DATASET ENTRIES »
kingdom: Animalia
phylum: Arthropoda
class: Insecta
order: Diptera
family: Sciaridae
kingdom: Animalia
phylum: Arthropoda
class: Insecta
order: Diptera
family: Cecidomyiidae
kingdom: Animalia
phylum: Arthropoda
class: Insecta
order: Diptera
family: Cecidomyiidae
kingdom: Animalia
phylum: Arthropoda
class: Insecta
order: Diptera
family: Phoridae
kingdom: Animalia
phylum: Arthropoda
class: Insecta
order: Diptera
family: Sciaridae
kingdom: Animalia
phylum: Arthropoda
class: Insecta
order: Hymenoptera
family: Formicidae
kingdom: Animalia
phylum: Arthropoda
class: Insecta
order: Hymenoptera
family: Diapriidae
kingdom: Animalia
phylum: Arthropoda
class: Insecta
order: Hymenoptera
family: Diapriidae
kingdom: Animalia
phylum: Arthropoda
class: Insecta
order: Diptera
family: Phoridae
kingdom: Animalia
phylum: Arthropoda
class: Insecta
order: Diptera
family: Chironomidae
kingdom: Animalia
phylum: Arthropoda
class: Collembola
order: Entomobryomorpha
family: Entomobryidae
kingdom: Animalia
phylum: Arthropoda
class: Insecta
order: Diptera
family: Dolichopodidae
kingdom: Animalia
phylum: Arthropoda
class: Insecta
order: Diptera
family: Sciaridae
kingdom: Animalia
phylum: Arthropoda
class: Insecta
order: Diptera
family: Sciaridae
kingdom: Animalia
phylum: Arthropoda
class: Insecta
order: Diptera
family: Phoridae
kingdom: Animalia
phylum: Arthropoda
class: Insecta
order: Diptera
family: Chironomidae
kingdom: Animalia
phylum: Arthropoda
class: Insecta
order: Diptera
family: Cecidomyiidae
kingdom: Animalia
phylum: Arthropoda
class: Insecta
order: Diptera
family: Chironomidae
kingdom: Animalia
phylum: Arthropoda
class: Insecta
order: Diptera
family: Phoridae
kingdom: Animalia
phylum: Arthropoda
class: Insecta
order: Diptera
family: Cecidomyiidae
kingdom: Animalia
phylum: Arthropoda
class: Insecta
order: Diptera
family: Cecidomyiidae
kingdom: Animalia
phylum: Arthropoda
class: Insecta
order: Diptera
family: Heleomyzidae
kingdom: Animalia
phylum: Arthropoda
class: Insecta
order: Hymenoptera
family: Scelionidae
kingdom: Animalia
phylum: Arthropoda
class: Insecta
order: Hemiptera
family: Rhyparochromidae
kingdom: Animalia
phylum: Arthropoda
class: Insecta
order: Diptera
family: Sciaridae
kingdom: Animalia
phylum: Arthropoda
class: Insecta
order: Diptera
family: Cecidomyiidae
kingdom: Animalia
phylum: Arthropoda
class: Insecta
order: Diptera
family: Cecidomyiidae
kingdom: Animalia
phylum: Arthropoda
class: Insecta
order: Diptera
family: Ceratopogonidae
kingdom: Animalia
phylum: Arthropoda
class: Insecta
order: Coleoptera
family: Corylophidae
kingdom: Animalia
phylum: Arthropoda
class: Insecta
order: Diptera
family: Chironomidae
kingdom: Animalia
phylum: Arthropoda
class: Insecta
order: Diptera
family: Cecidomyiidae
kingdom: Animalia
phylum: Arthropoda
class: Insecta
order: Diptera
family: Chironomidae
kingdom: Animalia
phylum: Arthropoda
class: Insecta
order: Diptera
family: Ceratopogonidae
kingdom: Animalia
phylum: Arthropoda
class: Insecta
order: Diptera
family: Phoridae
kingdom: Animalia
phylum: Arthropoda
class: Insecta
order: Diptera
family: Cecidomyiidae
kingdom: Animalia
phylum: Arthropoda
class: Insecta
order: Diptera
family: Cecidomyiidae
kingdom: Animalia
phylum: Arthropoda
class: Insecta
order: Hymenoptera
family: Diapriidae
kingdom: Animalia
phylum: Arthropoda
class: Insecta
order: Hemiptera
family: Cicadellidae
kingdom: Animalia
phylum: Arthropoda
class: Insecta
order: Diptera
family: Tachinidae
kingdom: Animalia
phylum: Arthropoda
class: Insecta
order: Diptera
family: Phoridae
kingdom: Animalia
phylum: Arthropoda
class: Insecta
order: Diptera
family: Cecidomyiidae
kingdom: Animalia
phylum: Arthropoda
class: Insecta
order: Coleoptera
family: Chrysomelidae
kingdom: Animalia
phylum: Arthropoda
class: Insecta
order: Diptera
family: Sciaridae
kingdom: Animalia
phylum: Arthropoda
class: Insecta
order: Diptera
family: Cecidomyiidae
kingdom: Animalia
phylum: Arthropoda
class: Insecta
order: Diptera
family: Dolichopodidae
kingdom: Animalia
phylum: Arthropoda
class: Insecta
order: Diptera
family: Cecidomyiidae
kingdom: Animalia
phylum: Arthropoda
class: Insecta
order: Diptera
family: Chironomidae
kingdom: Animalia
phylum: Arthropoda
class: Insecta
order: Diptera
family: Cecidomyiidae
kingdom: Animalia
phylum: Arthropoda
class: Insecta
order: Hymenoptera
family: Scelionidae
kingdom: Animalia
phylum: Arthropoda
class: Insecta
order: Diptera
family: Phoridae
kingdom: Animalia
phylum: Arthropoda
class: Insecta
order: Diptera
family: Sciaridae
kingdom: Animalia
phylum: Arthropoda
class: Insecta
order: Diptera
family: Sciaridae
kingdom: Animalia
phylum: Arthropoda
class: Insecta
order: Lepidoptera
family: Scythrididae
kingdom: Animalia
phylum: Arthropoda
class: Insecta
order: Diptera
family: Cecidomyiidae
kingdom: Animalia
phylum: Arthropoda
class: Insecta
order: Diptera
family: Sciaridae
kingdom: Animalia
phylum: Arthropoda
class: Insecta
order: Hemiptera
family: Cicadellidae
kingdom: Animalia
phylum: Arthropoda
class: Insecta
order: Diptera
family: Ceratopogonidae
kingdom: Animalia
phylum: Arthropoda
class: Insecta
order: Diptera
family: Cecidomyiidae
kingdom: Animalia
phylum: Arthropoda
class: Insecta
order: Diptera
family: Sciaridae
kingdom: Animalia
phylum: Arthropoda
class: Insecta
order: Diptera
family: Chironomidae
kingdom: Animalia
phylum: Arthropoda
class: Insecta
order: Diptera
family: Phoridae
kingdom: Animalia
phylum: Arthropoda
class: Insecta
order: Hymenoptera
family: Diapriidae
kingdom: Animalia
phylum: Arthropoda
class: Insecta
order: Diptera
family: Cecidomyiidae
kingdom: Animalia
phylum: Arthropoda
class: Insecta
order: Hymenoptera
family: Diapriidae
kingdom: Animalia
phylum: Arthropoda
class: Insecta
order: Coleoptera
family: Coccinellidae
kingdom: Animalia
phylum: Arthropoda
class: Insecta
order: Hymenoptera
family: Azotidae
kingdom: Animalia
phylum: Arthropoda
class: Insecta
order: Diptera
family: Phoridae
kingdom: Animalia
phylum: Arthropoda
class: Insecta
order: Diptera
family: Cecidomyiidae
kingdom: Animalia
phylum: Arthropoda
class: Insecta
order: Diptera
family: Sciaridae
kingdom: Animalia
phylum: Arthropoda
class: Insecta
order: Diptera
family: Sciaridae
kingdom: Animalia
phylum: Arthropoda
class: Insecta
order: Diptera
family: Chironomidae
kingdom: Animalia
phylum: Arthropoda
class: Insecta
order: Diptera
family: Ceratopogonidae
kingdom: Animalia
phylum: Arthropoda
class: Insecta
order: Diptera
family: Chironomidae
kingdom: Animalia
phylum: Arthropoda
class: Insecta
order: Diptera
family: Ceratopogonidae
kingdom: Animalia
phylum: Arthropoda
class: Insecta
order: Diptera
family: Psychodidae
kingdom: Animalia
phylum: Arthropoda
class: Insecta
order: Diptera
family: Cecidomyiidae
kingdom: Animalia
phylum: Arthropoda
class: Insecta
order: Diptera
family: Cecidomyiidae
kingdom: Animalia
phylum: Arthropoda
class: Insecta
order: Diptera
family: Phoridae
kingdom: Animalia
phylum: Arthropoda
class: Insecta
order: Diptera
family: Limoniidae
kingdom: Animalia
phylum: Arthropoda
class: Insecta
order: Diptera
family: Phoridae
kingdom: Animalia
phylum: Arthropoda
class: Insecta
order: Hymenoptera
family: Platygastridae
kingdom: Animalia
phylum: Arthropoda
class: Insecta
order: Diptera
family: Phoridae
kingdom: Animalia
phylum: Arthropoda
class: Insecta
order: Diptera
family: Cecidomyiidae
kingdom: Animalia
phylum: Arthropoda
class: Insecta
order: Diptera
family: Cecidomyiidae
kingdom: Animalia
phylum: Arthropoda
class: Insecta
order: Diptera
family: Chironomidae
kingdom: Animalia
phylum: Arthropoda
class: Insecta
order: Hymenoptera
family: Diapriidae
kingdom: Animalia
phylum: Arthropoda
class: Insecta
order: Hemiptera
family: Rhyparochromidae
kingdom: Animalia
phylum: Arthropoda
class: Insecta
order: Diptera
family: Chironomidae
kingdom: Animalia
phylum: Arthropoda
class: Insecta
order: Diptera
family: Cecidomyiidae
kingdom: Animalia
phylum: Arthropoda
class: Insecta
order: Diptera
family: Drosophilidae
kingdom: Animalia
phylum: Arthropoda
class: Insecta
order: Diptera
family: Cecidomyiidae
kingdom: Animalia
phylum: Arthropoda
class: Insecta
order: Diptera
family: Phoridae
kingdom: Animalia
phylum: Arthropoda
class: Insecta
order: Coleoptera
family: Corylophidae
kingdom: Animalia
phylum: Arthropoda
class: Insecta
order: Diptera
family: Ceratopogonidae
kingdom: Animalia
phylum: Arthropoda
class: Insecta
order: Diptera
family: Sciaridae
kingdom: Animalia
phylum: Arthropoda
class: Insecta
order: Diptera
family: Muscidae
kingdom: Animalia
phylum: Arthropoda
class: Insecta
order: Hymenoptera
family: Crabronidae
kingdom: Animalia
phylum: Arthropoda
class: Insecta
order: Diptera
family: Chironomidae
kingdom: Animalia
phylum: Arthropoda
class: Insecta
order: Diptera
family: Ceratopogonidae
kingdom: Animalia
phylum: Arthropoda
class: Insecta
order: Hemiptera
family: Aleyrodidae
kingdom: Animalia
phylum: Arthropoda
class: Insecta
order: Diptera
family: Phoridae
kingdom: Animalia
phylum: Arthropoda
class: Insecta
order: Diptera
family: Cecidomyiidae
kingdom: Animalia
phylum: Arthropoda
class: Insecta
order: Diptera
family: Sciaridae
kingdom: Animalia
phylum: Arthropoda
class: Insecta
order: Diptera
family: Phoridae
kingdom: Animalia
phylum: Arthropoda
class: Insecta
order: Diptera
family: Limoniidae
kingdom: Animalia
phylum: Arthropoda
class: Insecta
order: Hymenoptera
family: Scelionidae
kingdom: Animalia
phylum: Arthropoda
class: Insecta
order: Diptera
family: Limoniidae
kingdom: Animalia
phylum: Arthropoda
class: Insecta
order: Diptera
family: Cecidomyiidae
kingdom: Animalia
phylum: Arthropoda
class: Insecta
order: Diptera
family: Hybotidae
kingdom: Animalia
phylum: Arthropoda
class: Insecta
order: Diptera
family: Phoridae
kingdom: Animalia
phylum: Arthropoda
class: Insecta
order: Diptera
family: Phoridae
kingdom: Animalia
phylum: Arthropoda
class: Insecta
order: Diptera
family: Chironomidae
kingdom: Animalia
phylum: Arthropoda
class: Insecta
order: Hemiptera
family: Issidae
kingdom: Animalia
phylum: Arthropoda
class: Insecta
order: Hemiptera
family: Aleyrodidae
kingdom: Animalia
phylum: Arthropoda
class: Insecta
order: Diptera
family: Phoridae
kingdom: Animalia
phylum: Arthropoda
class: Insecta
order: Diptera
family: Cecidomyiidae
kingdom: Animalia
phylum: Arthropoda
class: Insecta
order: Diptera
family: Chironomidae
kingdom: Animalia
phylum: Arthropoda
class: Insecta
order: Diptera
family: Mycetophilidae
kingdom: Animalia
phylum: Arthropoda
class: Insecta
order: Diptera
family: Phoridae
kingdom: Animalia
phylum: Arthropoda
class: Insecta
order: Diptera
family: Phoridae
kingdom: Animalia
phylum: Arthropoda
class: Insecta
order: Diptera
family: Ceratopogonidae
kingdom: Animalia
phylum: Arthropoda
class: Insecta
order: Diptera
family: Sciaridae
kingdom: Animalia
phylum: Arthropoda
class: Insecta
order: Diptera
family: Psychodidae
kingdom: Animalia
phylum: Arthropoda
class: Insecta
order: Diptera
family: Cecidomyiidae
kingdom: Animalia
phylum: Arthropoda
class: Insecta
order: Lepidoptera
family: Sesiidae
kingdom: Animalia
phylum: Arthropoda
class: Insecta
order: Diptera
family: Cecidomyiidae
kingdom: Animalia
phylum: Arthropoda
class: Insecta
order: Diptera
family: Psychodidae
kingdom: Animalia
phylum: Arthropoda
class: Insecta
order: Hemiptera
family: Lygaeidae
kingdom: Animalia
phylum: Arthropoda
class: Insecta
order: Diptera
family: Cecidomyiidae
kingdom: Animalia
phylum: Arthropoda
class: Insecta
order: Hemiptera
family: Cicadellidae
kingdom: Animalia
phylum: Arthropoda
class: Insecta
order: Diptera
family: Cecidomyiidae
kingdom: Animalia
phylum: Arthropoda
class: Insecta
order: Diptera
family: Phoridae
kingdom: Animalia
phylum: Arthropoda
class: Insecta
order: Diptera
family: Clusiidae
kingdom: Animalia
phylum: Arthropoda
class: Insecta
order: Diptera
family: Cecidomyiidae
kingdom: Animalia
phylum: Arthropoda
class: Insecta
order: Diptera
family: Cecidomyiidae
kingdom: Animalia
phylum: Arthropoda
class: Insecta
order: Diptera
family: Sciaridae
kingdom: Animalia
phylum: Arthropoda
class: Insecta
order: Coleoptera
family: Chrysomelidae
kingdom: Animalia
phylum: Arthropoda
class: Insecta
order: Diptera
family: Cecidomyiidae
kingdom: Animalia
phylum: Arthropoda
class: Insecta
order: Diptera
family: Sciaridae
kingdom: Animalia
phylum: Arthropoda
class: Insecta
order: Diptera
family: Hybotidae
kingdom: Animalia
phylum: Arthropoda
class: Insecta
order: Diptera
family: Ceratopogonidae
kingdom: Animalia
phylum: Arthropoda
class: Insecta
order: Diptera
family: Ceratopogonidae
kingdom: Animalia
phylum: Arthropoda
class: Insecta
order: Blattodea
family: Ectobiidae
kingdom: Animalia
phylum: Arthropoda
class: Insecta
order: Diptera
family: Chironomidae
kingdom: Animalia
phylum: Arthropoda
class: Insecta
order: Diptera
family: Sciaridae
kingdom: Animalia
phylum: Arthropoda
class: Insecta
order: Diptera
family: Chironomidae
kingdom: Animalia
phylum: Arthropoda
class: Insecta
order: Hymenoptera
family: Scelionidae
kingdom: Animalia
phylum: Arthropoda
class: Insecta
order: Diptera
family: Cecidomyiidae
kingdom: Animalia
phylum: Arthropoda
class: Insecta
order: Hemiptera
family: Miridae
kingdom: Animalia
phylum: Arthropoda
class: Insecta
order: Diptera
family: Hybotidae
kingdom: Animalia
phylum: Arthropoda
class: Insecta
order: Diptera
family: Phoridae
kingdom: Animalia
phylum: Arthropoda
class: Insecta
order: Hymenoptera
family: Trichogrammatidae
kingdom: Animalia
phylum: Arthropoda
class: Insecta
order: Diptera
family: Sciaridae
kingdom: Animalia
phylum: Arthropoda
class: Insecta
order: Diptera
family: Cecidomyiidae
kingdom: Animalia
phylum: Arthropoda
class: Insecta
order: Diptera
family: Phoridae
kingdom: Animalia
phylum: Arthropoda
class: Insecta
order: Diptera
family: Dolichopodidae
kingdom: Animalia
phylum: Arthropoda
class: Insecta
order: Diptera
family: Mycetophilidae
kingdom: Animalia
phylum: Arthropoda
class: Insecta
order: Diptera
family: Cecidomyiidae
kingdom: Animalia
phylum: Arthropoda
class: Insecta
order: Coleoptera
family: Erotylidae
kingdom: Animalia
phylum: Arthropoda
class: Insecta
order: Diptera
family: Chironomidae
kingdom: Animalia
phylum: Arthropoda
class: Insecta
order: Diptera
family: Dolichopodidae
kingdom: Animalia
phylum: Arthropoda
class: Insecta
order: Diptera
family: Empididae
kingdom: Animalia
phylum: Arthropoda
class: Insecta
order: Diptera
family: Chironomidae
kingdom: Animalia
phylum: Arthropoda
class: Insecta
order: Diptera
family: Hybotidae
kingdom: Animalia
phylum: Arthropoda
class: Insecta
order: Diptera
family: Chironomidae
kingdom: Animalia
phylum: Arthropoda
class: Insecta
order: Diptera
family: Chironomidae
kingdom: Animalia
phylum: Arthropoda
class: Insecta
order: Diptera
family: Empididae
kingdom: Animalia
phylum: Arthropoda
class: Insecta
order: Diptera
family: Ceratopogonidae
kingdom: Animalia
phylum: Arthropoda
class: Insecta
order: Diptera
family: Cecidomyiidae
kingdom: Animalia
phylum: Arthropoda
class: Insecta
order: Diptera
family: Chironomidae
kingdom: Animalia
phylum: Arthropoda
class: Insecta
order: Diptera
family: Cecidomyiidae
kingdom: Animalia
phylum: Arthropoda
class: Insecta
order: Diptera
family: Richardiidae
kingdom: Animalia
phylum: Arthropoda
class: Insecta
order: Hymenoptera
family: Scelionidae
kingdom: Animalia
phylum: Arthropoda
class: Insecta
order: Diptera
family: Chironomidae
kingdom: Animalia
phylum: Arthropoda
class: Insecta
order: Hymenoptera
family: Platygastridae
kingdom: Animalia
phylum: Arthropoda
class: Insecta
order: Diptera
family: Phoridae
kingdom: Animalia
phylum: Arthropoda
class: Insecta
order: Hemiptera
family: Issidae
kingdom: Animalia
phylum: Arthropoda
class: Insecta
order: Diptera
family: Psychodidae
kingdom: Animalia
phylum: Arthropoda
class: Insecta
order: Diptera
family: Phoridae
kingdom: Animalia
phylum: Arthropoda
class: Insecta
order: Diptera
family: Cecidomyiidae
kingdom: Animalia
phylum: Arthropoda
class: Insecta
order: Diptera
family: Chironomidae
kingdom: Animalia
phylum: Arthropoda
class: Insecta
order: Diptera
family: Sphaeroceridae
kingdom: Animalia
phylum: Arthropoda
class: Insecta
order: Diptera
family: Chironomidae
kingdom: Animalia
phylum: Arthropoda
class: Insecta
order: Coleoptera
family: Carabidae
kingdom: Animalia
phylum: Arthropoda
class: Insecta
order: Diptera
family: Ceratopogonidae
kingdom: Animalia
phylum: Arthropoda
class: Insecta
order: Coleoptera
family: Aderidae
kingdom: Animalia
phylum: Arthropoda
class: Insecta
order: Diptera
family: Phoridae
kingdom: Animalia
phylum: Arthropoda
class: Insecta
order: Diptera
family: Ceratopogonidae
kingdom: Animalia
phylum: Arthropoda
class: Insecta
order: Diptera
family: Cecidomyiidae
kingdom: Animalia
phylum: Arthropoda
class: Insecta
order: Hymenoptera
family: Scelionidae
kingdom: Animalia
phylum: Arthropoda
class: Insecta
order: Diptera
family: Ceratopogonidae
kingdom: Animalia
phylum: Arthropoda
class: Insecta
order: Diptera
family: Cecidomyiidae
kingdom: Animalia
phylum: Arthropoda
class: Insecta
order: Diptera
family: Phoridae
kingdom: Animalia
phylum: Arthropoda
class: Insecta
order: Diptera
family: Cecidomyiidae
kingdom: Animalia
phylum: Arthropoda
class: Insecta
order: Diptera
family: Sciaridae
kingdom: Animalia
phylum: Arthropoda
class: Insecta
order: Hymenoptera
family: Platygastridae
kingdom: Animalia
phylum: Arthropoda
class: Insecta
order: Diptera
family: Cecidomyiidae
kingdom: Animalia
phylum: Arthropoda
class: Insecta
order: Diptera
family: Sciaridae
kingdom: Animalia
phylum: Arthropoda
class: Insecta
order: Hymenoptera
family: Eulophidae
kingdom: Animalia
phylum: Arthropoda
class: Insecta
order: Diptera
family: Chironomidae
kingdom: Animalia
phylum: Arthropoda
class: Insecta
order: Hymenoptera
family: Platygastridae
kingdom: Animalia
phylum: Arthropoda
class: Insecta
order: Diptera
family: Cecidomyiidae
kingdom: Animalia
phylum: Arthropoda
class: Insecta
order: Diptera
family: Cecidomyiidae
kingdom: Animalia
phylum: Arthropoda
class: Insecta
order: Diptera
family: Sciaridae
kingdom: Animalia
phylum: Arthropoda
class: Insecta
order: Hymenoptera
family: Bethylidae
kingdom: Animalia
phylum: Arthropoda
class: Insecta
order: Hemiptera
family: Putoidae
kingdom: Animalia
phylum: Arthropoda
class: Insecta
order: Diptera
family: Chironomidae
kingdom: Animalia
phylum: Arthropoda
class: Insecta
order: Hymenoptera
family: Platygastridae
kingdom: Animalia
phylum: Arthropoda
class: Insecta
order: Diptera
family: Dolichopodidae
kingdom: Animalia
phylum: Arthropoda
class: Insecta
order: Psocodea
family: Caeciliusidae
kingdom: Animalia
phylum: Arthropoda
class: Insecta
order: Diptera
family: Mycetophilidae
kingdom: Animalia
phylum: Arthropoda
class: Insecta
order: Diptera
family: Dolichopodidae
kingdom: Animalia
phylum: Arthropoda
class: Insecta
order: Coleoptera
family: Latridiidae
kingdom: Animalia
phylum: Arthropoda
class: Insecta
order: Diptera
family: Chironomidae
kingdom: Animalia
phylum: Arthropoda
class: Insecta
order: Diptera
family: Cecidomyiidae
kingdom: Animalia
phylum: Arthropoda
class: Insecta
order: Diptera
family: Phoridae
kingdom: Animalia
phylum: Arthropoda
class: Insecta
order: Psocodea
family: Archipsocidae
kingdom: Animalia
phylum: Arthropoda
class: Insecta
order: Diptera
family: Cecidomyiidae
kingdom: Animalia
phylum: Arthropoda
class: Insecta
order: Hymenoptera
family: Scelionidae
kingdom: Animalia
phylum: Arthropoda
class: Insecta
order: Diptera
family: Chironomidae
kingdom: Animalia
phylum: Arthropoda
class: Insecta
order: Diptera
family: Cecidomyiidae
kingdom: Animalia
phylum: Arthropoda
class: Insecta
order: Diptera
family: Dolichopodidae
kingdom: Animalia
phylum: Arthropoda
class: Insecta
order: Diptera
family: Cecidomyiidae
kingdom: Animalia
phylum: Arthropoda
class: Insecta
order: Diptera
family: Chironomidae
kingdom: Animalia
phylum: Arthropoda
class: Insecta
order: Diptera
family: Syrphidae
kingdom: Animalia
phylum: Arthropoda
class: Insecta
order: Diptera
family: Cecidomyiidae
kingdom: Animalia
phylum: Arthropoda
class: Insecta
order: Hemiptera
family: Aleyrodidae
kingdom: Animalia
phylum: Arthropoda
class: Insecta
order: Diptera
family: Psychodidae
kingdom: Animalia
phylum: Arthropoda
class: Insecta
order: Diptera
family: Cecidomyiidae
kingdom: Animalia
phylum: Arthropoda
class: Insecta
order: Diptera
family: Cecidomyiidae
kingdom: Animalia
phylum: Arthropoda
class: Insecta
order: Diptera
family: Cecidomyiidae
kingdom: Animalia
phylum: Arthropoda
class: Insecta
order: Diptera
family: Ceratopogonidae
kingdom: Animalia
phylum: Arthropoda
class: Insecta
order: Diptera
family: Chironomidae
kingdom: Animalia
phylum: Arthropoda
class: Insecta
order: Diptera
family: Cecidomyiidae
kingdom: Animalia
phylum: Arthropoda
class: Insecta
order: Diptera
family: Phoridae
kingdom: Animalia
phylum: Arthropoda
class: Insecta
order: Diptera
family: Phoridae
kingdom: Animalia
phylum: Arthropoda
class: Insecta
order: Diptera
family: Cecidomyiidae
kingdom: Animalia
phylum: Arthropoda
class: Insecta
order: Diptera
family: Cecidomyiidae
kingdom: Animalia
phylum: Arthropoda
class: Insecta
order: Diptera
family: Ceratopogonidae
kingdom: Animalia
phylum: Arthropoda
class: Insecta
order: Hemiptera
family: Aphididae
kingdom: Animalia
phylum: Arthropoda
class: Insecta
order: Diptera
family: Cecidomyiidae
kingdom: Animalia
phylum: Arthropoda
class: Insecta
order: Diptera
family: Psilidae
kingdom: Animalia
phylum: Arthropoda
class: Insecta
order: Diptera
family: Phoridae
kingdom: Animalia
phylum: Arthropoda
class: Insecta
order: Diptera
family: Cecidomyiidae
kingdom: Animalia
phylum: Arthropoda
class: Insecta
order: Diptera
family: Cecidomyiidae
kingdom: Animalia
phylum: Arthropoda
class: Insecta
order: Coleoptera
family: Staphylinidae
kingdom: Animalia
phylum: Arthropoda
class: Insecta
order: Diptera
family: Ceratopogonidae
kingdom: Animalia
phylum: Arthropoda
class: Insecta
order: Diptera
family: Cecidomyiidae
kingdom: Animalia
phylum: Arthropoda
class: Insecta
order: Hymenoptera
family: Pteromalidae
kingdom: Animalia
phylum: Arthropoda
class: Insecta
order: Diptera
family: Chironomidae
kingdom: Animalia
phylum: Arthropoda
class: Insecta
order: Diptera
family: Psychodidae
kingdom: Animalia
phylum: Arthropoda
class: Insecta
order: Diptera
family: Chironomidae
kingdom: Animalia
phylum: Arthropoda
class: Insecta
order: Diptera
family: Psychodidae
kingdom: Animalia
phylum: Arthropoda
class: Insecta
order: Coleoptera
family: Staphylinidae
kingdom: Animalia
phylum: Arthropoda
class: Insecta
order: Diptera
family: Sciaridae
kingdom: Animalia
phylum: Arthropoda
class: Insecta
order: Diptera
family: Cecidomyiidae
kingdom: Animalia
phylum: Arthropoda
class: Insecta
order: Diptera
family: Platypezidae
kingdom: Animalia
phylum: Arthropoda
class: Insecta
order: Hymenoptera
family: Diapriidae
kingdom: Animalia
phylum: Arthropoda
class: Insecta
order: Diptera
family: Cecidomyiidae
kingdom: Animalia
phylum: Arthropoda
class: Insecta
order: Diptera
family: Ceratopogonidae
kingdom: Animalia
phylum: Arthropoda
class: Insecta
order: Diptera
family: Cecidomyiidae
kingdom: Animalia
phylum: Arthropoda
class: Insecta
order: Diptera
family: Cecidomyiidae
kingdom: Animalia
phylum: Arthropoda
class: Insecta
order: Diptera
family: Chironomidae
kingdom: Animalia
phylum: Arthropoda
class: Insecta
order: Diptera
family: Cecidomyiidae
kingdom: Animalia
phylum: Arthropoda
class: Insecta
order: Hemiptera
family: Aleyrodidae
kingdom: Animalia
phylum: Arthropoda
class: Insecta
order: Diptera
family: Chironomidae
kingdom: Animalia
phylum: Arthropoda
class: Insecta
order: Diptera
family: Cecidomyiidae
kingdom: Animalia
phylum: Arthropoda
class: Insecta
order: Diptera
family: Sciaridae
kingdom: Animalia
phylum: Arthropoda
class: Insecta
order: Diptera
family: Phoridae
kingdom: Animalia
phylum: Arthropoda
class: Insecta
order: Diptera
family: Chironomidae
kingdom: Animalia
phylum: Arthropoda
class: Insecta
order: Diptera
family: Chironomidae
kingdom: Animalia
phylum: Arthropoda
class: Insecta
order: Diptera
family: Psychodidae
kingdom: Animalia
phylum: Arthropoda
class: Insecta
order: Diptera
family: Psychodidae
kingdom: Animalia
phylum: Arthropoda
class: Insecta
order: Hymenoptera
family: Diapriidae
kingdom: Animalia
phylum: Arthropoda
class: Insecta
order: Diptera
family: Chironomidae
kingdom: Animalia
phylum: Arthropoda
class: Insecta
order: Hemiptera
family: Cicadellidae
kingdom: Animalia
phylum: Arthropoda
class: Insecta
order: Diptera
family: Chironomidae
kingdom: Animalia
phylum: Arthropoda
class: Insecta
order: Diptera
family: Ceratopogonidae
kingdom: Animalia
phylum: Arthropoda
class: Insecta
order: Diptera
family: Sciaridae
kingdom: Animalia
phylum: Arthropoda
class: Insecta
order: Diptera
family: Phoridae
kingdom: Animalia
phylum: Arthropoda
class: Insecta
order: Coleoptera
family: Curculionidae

TASK INSTRUCTIONS »
Reproduce the stretch from the start of the records through the line containing "family: Formicidae", replacing "phylum" with "division" wherever it appears and leaving everything else unchanged.

RESULT FOR THIS EXERCISE »
kingdom: Animalia
division: Arthropoda
class: Insecta
order: Diptera
family: Sciaridae
kingdom: Animalia
division: Arthropoda
class: Insecta
order: Diptera
family: Cecidomyiidae
kingdom: Animalia
division: Arthropoda
class: Insecta
order: Diptera
family: Cecidomyiidae
kingdom: Animalia
division: Arthropoda
class: Insecta
order: Diptera
family: Phoridae
kingdom: Animalia
division: Arthropoda
class: Insecta
order: Diptera
family: Sciaridae
kingdom: Animalia
division: Arthropoda
class: Insecta
order: Hymenoptera
family: Formicidae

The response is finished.